Jacqueline Dark as Herodias in Opera Australia's 2019 production of Salome at the Sydney Opera House (photograph by Prudence Upton)Jacqueline Dark as Herodias in Opera Australia's 2019 production of Salome at the Sydney Opera House (photograph by Prudence Upton)

Conductor Johannes Fritzsch is completely at home in this music and in command of the large forces, allowing the voices to emerge through the frequently dense web of sound that Strauss demands from the orchestra, while Fritzsch foregrounds the many subtleties of instrumental phrasing in this most evocative music. He is a genuine singers’ conductor, alive to all the dramatic nuance on stage.

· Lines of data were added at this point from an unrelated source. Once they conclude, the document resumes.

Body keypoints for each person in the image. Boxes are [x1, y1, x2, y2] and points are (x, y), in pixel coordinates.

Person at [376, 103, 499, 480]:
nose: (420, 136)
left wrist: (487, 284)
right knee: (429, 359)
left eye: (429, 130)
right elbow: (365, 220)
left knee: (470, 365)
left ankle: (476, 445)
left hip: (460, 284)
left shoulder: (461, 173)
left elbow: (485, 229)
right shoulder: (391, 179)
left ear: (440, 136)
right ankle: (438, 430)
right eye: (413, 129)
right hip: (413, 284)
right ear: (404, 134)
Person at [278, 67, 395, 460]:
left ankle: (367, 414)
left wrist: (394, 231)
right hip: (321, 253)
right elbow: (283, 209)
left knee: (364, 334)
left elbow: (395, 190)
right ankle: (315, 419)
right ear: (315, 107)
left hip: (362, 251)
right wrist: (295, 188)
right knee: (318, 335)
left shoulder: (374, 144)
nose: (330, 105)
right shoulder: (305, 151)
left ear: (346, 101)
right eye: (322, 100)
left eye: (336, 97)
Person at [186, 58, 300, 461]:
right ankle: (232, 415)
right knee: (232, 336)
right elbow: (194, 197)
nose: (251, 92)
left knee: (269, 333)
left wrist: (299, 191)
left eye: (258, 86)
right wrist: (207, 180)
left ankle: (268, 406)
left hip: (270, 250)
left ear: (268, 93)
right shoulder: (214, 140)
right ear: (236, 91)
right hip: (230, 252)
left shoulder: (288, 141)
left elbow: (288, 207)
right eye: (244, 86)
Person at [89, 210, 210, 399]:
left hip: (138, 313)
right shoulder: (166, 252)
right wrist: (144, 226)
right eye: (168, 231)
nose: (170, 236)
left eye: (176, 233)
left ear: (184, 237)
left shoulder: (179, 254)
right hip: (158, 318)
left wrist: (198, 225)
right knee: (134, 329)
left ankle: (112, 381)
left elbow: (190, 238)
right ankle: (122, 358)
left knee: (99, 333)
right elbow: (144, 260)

But one does lament the fact that the size of the Opera House pit prevents some of the sonorous lushness of the score to emerge.

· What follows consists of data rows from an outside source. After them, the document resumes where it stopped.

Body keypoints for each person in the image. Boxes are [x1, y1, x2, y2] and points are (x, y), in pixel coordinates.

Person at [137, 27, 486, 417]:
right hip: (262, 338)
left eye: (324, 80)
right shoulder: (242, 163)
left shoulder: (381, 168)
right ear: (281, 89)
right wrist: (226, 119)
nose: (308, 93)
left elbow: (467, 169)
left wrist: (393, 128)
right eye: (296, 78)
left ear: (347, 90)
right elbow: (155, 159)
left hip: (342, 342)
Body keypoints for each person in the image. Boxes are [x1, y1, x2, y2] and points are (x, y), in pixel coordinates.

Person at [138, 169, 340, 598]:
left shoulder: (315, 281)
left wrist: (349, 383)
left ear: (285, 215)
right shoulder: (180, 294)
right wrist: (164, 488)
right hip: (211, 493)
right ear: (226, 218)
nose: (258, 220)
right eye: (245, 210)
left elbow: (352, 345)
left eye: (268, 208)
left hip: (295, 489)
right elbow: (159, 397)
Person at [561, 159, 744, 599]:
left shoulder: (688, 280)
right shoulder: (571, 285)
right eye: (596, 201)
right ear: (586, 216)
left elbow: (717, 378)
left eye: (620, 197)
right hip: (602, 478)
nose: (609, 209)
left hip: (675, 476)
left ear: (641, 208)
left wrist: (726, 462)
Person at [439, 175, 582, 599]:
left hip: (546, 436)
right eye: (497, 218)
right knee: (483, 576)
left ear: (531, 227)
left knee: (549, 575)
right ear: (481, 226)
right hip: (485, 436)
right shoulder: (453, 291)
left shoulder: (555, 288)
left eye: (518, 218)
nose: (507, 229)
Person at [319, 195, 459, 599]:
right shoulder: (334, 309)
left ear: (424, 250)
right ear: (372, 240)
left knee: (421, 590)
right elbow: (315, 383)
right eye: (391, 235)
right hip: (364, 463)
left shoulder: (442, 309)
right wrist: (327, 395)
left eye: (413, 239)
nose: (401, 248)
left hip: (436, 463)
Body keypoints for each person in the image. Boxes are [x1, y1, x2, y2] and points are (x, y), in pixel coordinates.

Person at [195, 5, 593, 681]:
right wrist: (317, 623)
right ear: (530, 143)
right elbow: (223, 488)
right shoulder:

Salome is essentially about power: Herod’s as King; Jokanaan’s inflexible and absolute conviction; and Salome’s self-consciously flaunted sexuality, successfully employed to manipulate Herod, but spectacularly failing with Jokanaan. Gale Edwards places the ‘Dance of the Seven Veils’ as the central symbol of many aspects of these power relationships. This scene often causes embarrassment in terms of the inadequacy of the performance, or a moment of confronting sexuality, but this production finds an ingenious ‘solution’. Edwards stages seven images presented by a pair of dancers, imaginatively choreographed by Kelley Abbey, to suggest aspects of male – and female – fantasy and mutual manipulation, including some spectacular acrobatics on a pole and dangling rope, culminating in the iconic image of Marilyn in billowing white dress astride the entrance to Jokanaan’s cistern.

Alexander Krasnov as Jokanaan in Opera Australia's 2019 production of Salome at the Sydney Opera House (photograph by Prudence Upton)Alexander Krasnov as Jokanaan in Opera Australia's 2019 production of Salome at the Sydney Opera House (photograph by Prudence Upton)

However, there are some major inconsistencies, particularly in the representation of the ‘relationship’ between Jokanaan and Salome. Essentially, there can be no physical contact between them, thus thwarting Salome’s desires and pushing her over the edge into the moral abyss. Likewise, Jokanaan will not look at her – denying her the male gaze that she craves, and through which she manipulates Herod. Her final utterances regret the fact that he did not look at her. The dynamics of their relationship are muddied earlier in the performance with a Parsifal–Kundry moment where Salome cradles Jokanaan’s head – it just does not work in this opera.

Visually though, it’s a treat – Brian Thomson’s stark yet opulent, predominantly red-and-black set, with its disturbing backdrop of animal carcasses, provides a striking frame for Julie Lynch’s vivid mélange of often deliberately anachronistic costumes, all expertly lit by John Rayment. Despite the visual updating, the stage pictures leave a classic, timeless impression. 

Salome continues to be a confronting opera. With her ‘sister’, Berg’s Lulu, the depiction of the feminine has seldom been equalled and surely never surpassed in later opera. The unfathomable mystery at the heart of Salome fascinates, challenges, and often repels us, yet the allure of the opera remains. Salome has certainly not performed her last dance.


Salome is being performed by Opera Australia at the Sydney Opera House from 6 to 26 March 2019; it will be repeated in Melbourne in November. Performance attended: March 6.